Xinjiang’s ethnic heterogeneity is a product of thousands of years of intermingling Persian, Turkic, Mongol and Han peoples. Migrating populations originally came for the grasslands, and then for the trade. All branches of the ancient “Silk Road,” the interconnecting network of trade routes that connected East China to far-flung Africa and Europe, passed through modern-day Xinjiang, earning it the timeworn epithet, “the Heart of Eurasia.”
The Uygur are by far the largest “minority” in Xinjiang. Region-wide, they number slightly more than Han, and this breakdown is represented in microcosm at Urumqi’s grand bazaar, where I met Abdulrahman.
“I mainly sell nuts. To my right is a Han seller who specializes in fruit, and to my left is a Uygur friend who makes trinkets,” he says. “We’re all here together, chatting and joking, all day every day.”

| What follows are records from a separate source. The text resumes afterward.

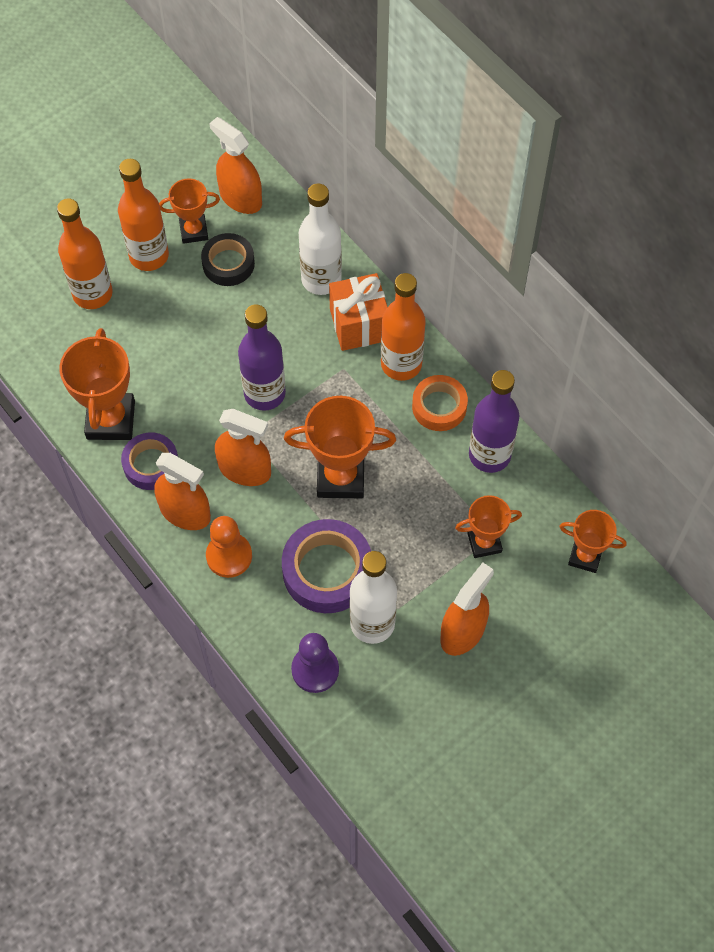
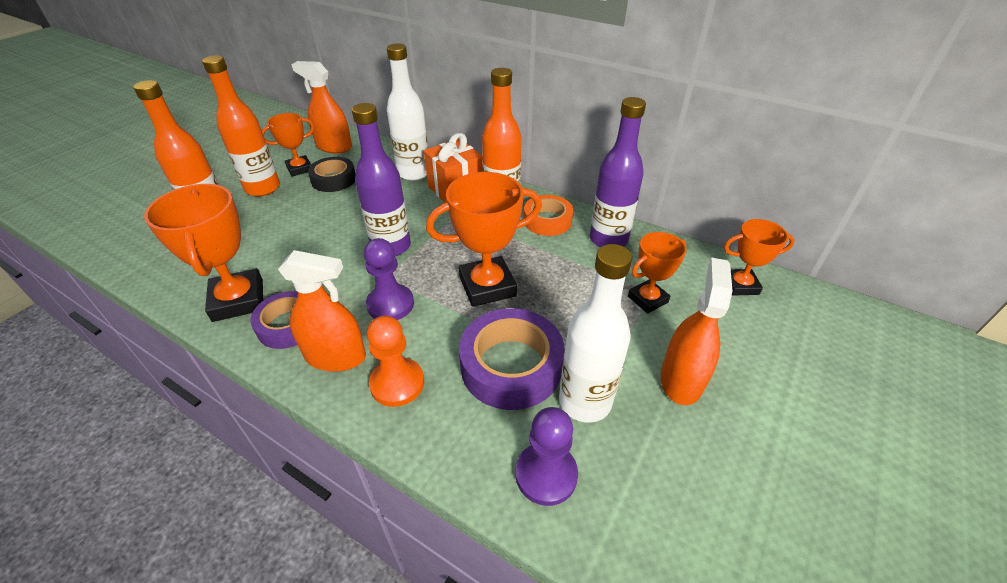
camera: 20 degrees left, 20 degrees down
orange spray bottle [215,409,271,486] -> purple pawn [364,238,414,320]

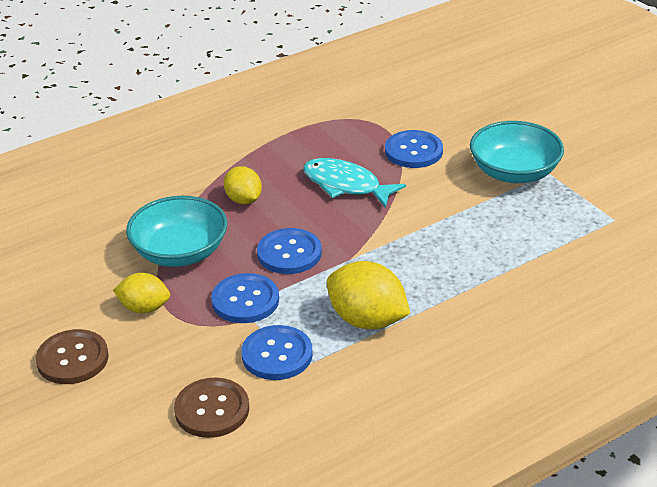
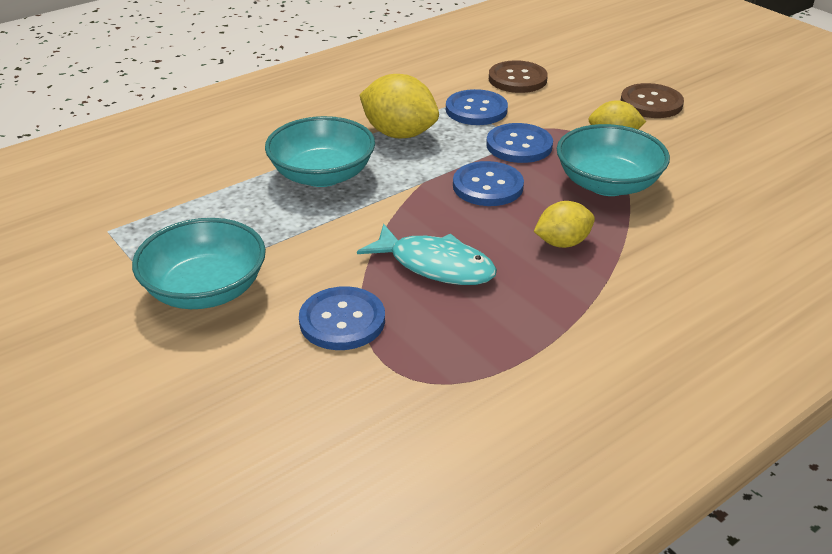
camera: 175 degrees right, 0 degrees up
yellow lemon [224,166,262,204] -> yellow lemon turned 75 degrees counterclockwise [534,201,595,248]
none -> turquoise bowl [265,116,375,187]

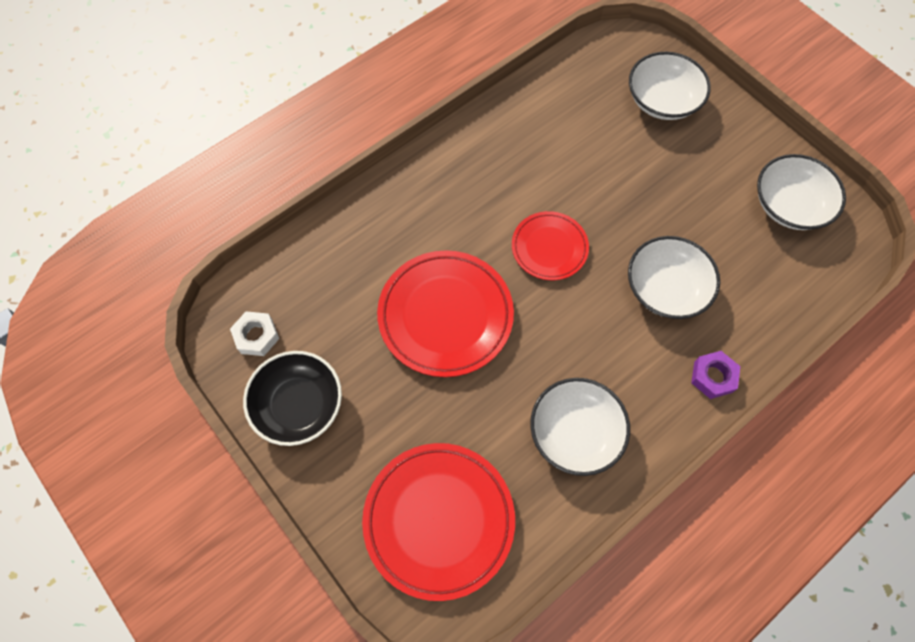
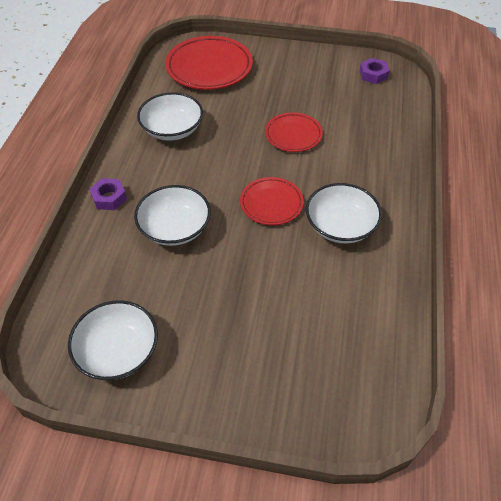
camera: 140 degrees right, 15 degrees down
white nut [230,311,279,356] -> purple nut [360,58,389,84]
black bowl [243,351,342,446] -> none
red plate [377,250,514,377] -> red plate [265,112,323,152], size x0.59
white bowl [629,52,711,120] -> white bowl moved to [306,183,382,243]

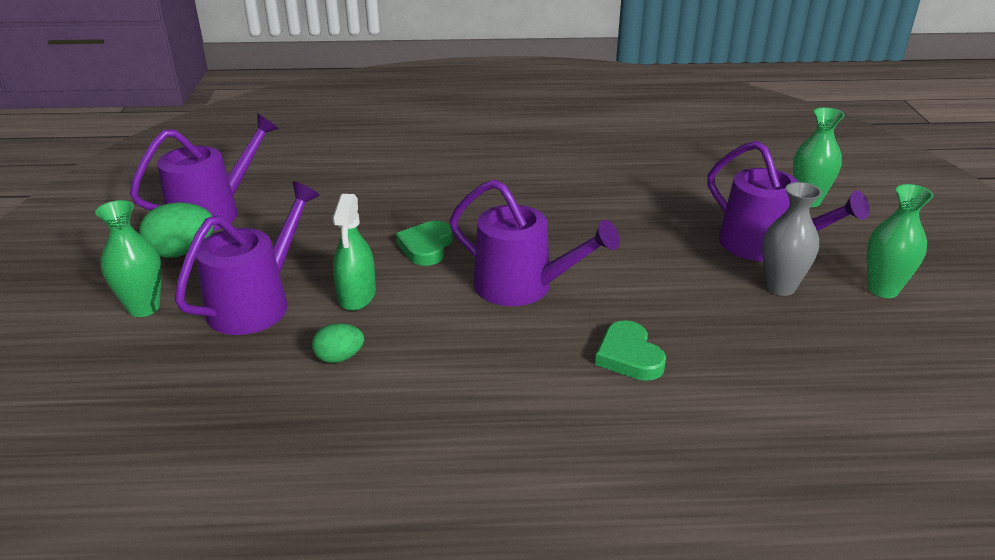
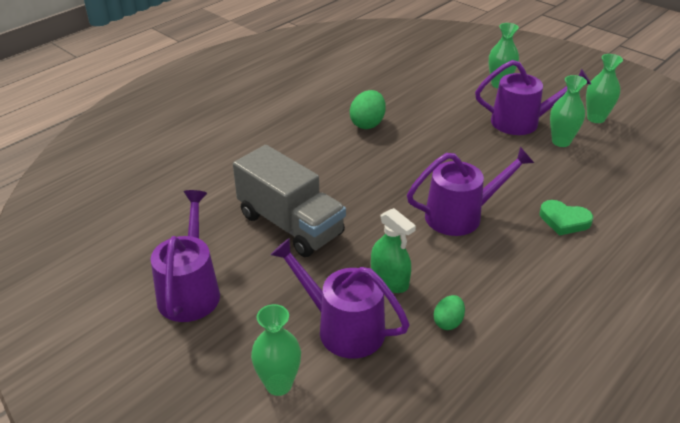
camera: 45 degrees left, 5 degrees up
green egg [139,202,214,258] -> green egg moved to [350,90,386,129]
purple watering can [175,181,320,335] -> purple watering can turned 45 degrees counterclockwise [270,238,409,359]
green heart [396,221,453,266] -> none
grey vase [762,182,822,296] -> green vase [550,75,587,147]
none -> grey truck [233,145,346,257]

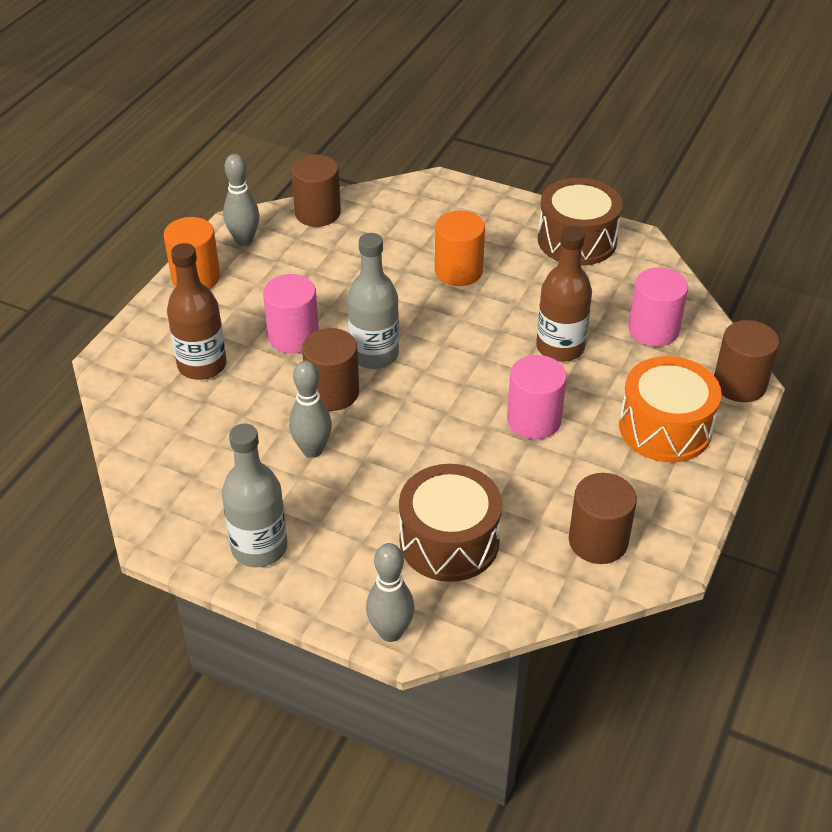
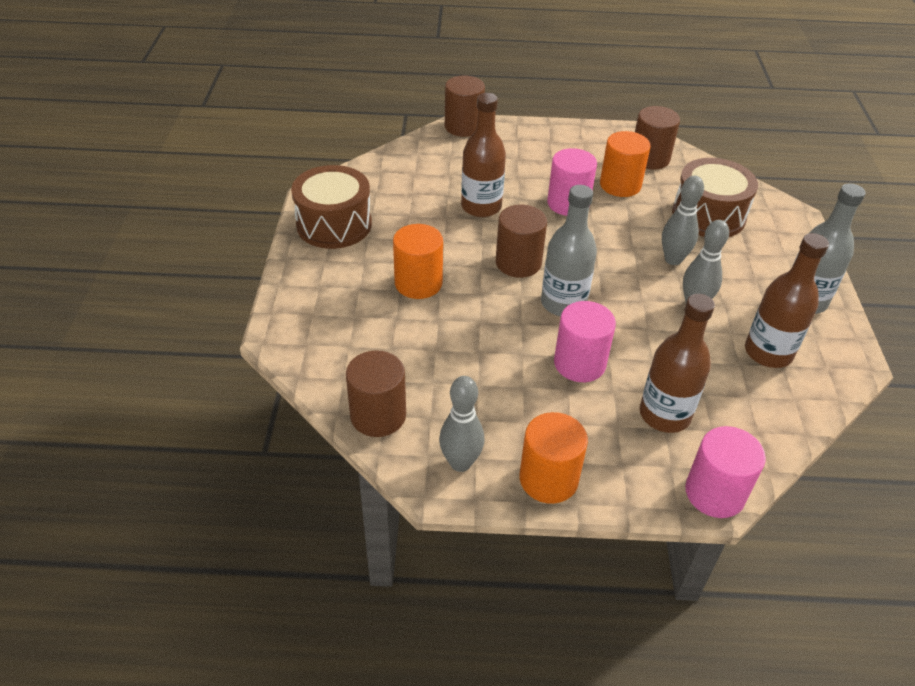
camera: 115 degrees left, 0 degrees up
brown cylinder [302,328,359,411] -> brown cylinder moved to [496,204,547,278]
grey bowling pin [366,543,414,642] -> grey bowling pin moved to [662,176,704,265]
orange drum [619,356,722,463] -> none
pink cylinder [628,267,688,347] -> pink cylinder moved to [685,426,766,518]
none -> orange cylinder [600,131,650,197]
none -> brown bottle [745,233,829,368]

Abdulrahman knows a few English phrases, which he’s picked up from the odd foreign tourist who finds his or her way to the bazaar. Where do the foreign tourists come from? “A few from Japan, the occasional American; quite a few Germans,” he estimates.
Looking in
Cognizance of Xinjiang as an “exotic” tourist destination has been on the rise in recent years. In the West, this is in large part due to a string of novels and travel narratives that explore the glory of the Silk Road of yore.
A slapdash survey of a dozen Western acquaintances who have traveled in Xinjiang reveals that all but one had read Foreign Devils on the Silk Road: The Search for the Lost Cities and Treasures of Chinese Central Asia. Published in 1980 by journalist Peter Hopkirk, the book is one in a series of six in which the author recounts the (mis)adventures of European explorers in the Central Asian region in the 19th and early 20th centuries.
Nowadays, those in the West who strive for a deeper understanding of Xinjiang can study the region as part of Chinese or Central Asian studies degree programs in many countries around the world. In the U.S., four universities – The University of Kansas, Washington University, the University of Indiana at Bloomington and Harvard University – even offer instruction in the Uygur language, a Turkic tongue closely related to Uzbek, Kazakh and Turkish.
Understandably, Chinese attraction to the “exotic appeal” of this part of their country stretches back further than recent Western interest. One of the most widely quoted historical references to Xinjiang in China today is the 16th century novel Journey to the West. Written by Wu Cheng’en, the story is loosely based on the 6th century adventures of monk Xuanzang as he traveled through Xinjiang on his way to India to seek out sacred Buddhist texts.
Scenes from Journey to the West, recounted ad nauseum in countless Chinese melodramas based on the book, remain vividly alive in popular Chinese imagination.